### Extracted information

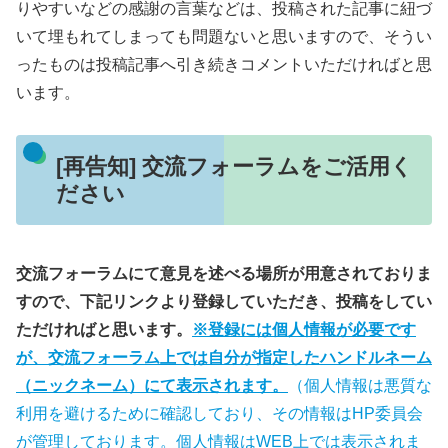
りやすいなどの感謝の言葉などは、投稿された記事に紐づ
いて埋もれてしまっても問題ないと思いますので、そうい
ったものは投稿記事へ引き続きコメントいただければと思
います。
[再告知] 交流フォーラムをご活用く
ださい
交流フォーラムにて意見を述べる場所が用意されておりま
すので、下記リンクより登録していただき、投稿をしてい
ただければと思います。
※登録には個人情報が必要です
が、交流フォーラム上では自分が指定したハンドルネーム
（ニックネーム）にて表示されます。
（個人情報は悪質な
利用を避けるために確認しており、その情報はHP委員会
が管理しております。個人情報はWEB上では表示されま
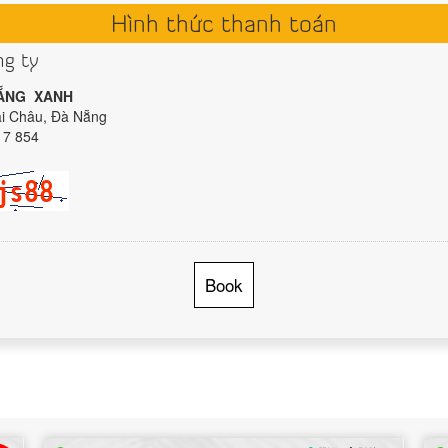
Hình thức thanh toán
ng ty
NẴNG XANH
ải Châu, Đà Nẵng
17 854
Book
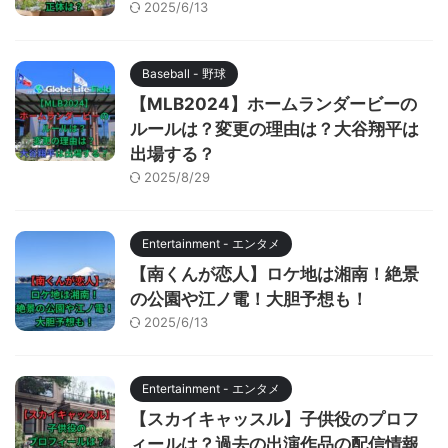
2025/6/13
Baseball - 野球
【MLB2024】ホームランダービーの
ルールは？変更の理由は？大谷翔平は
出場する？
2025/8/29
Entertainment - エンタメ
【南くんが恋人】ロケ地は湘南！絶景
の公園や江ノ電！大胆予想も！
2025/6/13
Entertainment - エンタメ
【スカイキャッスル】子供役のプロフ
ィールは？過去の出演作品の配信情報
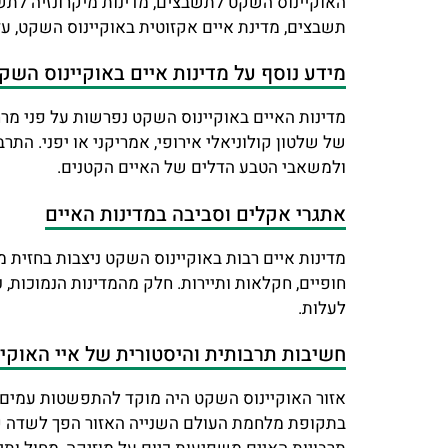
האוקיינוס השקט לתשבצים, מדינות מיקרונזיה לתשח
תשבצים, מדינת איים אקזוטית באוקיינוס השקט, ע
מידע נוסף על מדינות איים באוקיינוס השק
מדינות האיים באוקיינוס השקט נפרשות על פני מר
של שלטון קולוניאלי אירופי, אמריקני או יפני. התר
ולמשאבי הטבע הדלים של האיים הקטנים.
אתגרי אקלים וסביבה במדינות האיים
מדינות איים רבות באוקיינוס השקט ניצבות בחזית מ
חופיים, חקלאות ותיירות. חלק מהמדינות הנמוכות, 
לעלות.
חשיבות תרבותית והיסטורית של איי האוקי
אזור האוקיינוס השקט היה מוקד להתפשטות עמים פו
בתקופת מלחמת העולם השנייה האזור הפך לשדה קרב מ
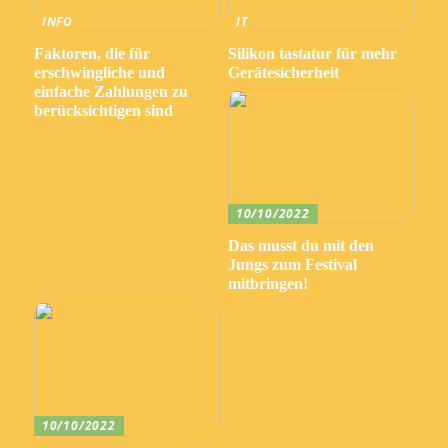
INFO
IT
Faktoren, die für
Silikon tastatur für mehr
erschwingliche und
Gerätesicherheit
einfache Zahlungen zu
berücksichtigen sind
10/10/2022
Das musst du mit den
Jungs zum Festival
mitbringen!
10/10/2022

--

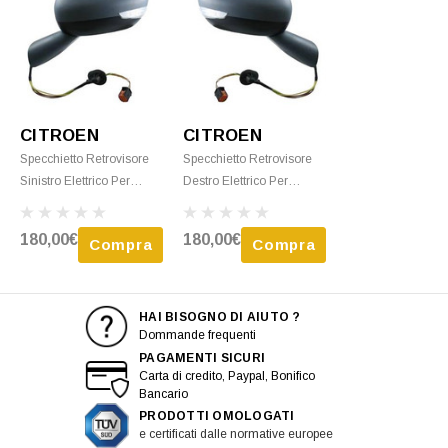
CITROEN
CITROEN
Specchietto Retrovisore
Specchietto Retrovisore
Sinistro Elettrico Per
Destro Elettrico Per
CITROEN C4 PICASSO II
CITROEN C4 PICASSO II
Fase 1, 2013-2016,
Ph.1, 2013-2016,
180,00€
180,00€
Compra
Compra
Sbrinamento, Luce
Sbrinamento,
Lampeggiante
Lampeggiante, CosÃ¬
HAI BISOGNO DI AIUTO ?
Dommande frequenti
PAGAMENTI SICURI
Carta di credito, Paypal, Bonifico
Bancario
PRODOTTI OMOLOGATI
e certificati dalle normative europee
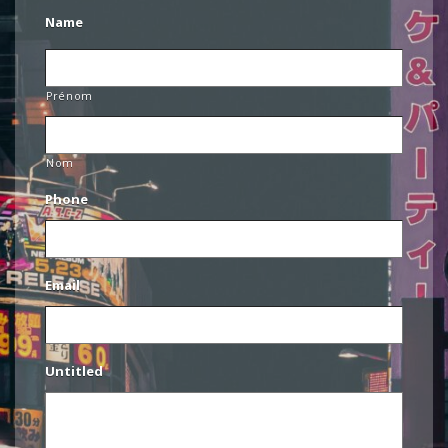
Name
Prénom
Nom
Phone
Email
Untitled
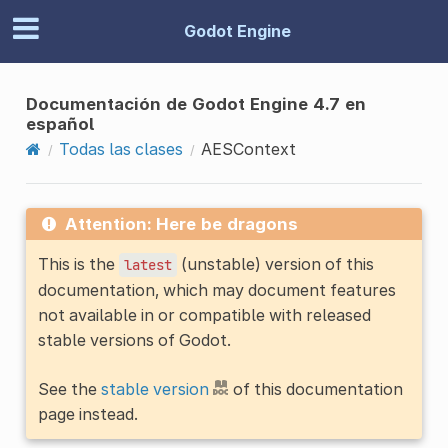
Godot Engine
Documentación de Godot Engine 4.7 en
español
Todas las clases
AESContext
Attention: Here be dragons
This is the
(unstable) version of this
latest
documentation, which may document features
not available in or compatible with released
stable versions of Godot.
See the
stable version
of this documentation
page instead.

### How to complete this task
Taking the material above, report how many of its lines contain the word "documentation". Add nothing else.

### Answer below
2